The Fish and Wildlife Service will need strong leaders to make headway in the four priority areas and to overcome the hardships of the burning issues of the day. That is where you come in. There is no single recipe for leadership. Much depends on your personal management style and the personalities of your staff, but if you were to ask me what it is going to take to get the job done at the Fish and Wildlife Service, I would emphasize four things:

  • Team work: The future of conservation will depend on the partnerships we forge now. We have a good start with our partnerships with states, wildlife recreation groups, Friends groups, conservation organizations, and Indian tribes. We need to do more with private landowners along the lines of the Partners for Fish and Wildlife program. But we must also think of others in the Service as partners. That is what the GARDs and PARDs are supposed to foster ... better internal cooperation. I expect GARDs and PARDs to sit down together and engage in a dialogue on how to tackle wildlife conservation problems in a comprehensive manner. Let's not think in terms of refuge issues, fisheries issues, contaminants issues. They are all wildlife issues and every program has a role to play.
  • Communication: This will be vital to forging partnerships. The majority of Americans support our mission. Now we must be able to articulate our plan of action and motivate the public to participate. And we must also listen. Be open to other points of view. In negotiation and in public speaking, seek out the common ground. Talk to people in terms that mean something to them.
  • Imagination: We live in a world that is rapidly changing. We have new congressional members every two years. Globalization is changing the way entire industries do business. New breakthroughs in science and technology are requiring us to re-examine what we're doing. Future managers will have to be imaginative and adapt to these changes. The human imagination is limitless and so are the possibilities. Explore all your options and be open to new ways of doing things.
  • Courage: This is what is required to take chances and try new approaches. People might not always agree with you, but if you have conviction based on facts, they will respect you. And with respect comes credibility in your leadership skills. Stand up for wildlife, and you'll soon see others standing with you.

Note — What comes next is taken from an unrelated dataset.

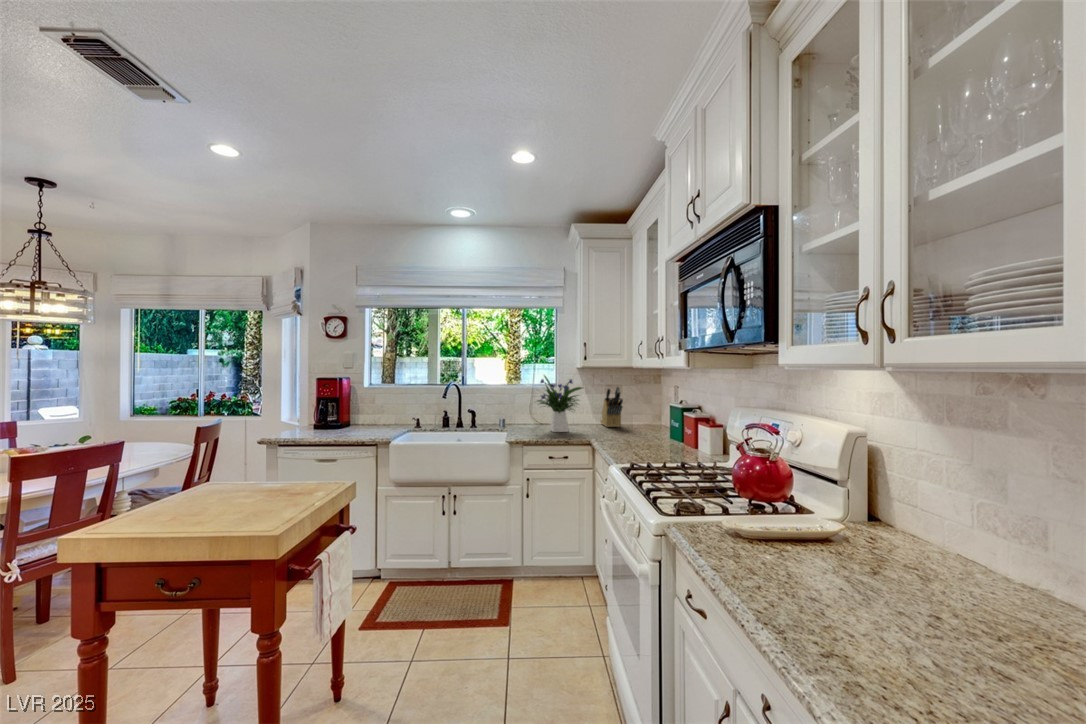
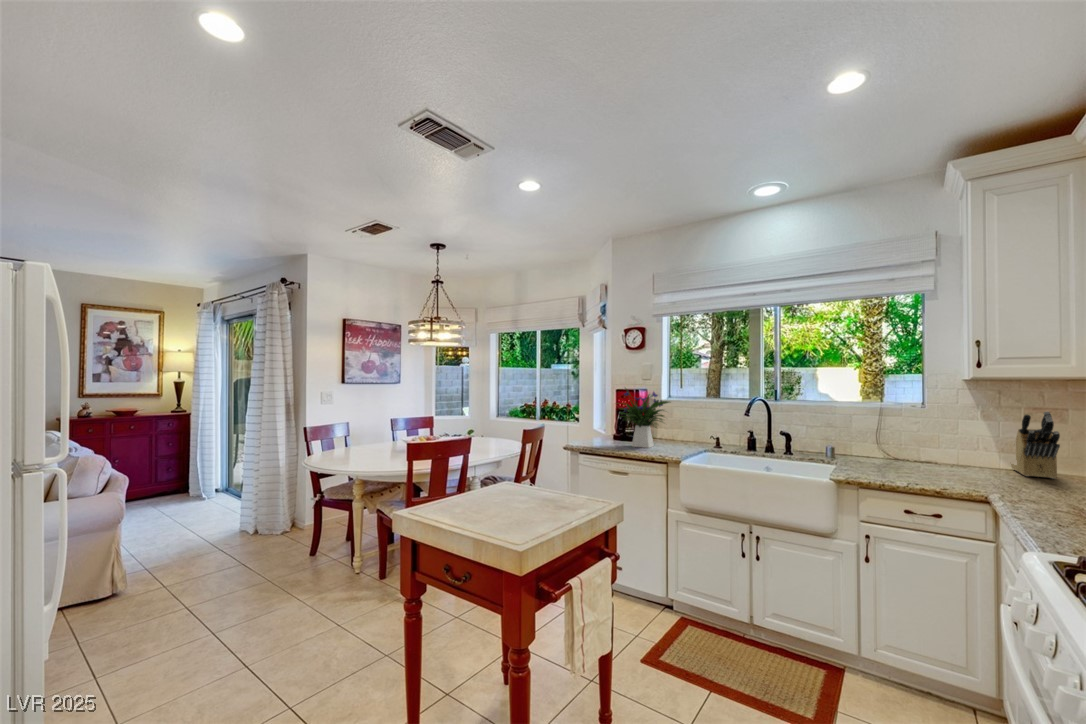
flower arrangement: present [537,376,582,432] -> present [620,389,669,448]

We have a lot of work ahead of us and several challenges to overcome. When you all leave this room, I hope you will remember one thing: The best thing we have going for us are the people of the Fish and Wildlife Service. Your staffs are dedicated and hard-working professionals, and it is our jobs as agency leaders to help each one of them realize their full potential. That is why we're here, and I commend you for coming.

I'd like to end my talk by sharing with you something very special that happened to me on July 13. On that day, my son Carson was born. He has become an inspiration for me. When he grows up, I would like him to know what it is like to explore the woods behind the yard, to be awed by the vastness of a desert, to stand on a mountain and marvel at the stars as they shine in a clear night sky. With Carson's future in my mind, I go to work every day determined to save wild places and wild creatures. I hope that all of you will find that special something that stirs the passions of your hearts, and that it will cause you to cherish the leadership roles that you now have. You have one of the best wildlife professional jobs in the world!

Well, I shared my thoughts with you. Now I would like to open it up for discussion.